Work request: Set down each of the records below exactly as it reads. No pictures go into the copy.

Supplied data:
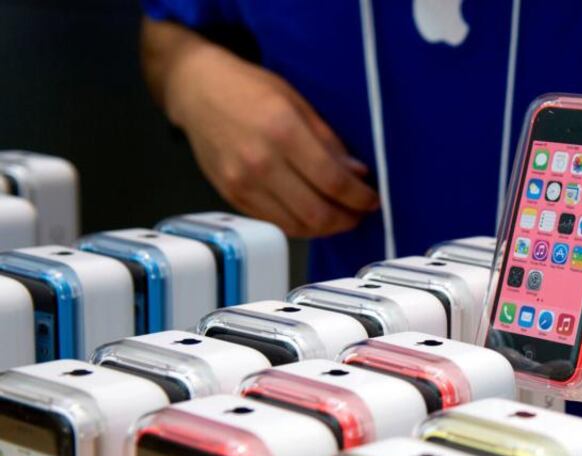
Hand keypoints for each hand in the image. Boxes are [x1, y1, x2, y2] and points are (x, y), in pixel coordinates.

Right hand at [165, 44, 376, 236]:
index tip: (372, 200)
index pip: (333, 181)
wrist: (198, 90)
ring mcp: (243, 183)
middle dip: (346, 219)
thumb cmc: (250, 89)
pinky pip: (275, 223)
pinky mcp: (231, 196)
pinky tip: (313, 215)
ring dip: (325, 227)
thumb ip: (329, 142)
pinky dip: (300, 225)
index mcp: (283, 132)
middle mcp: (261, 163)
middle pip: (317, 213)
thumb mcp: (298, 103)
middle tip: (359, 214)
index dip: (359, 197)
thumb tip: (357, 174)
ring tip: (340, 217)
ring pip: (297, 226)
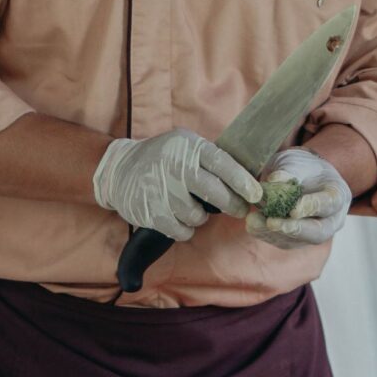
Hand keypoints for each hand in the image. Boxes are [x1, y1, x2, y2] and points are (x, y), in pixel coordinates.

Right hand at [93, 129, 260, 241]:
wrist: (119, 170)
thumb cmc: (163, 160)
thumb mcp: (185, 148)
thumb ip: (211, 162)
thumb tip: (248, 184)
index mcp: (188, 146)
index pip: (222, 163)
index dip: (242, 181)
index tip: (256, 195)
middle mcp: (174, 165)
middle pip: (213, 192)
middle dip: (232, 204)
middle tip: (239, 210)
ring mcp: (161, 188)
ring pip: (197, 215)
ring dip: (200, 217)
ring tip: (192, 208)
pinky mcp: (150, 210)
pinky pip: (181, 230)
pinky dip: (185, 229)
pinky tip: (179, 219)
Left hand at [245, 147, 351, 248]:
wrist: (298, 177)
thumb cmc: (301, 167)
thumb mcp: (295, 161)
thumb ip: (289, 170)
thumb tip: (274, 180)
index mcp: (337, 194)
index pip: (329, 204)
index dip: (311, 208)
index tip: (293, 210)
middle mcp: (331, 219)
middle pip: (318, 232)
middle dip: (294, 229)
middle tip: (271, 223)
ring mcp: (315, 232)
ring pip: (298, 240)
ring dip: (274, 233)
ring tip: (253, 220)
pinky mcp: (297, 240)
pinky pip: (283, 242)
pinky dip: (266, 234)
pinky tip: (252, 225)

Answer section:
Hand keypoints for each hand in the image. Boxes are [x1, y1, x2, y2] and points are (x, y), in pixel coordinates.

Right hand at [165, 44, 376, 236]:
index tip: (372, 200)
index pip: (333, 181)
wrist: (198, 90)
ring mcp: (243, 183)
middle dip: (346, 219)
thumb cmc: (250, 89)
pinky pip: (275, 223)
pinky mcp: (231, 196)
pinky tip: (313, 215)
ring dip: (325, 227)
thumb ip: (329, 142)
pinky dip: (300, 225)
index mcp: (283, 132)
middle mcp: (261, 163)
middle pip: (317, 213)
thumb mcp: (298, 103)
middle tip: (359, 214)
index dip: (359, 197)
thumb tip: (357, 174)
ring tip: (340, 217)
ring pip: (297, 226)
Hand keypoints for each hand in the image. Boxes are [x1, y1, x2, y2] and points are (x, y), in pixel coordinates.

Right hand at [93, 129, 260, 241]:
wrist: (119, 170)
thumb cmc: (163, 160)
thumb mcp: (185, 148)
thumb ip: (211, 162)
thumb tip: (248, 184)
index mcp: (188, 146)
index pip: (222, 163)
index dip: (242, 181)
index tip: (256, 195)
middle mcp: (174, 165)
middle pip: (213, 192)
middle dip: (232, 204)
middle tip: (239, 210)
ring mcp: (161, 188)
ring pip: (197, 215)
ring dip: (200, 217)
ring tip: (192, 208)
pinky mcp: (150, 210)
pinky pip: (181, 230)
pinky dip: (185, 229)
pinky tip: (179, 219)
Left hand at [245, 147, 351, 248]:
wrist: (298, 177)
thumb cmc: (301, 167)
thumb mcp: (295, 161)
thumb ip: (289, 170)
thumb tip: (274, 180)
index mcp: (337, 194)
index pip: (329, 204)
index dip: (311, 208)
index tip: (293, 210)
middle mcp: (331, 219)
middle pip: (318, 232)
middle dip: (294, 229)
middle tip: (271, 223)
ring mcp: (315, 232)
ring pip: (298, 240)
ring dip: (274, 233)
ring tip: (253, 220)
pinky mcp: (297, 240)
pinky pip: (283, 242)
pinky dip: (266, 234)
pinky tip: (252, 225)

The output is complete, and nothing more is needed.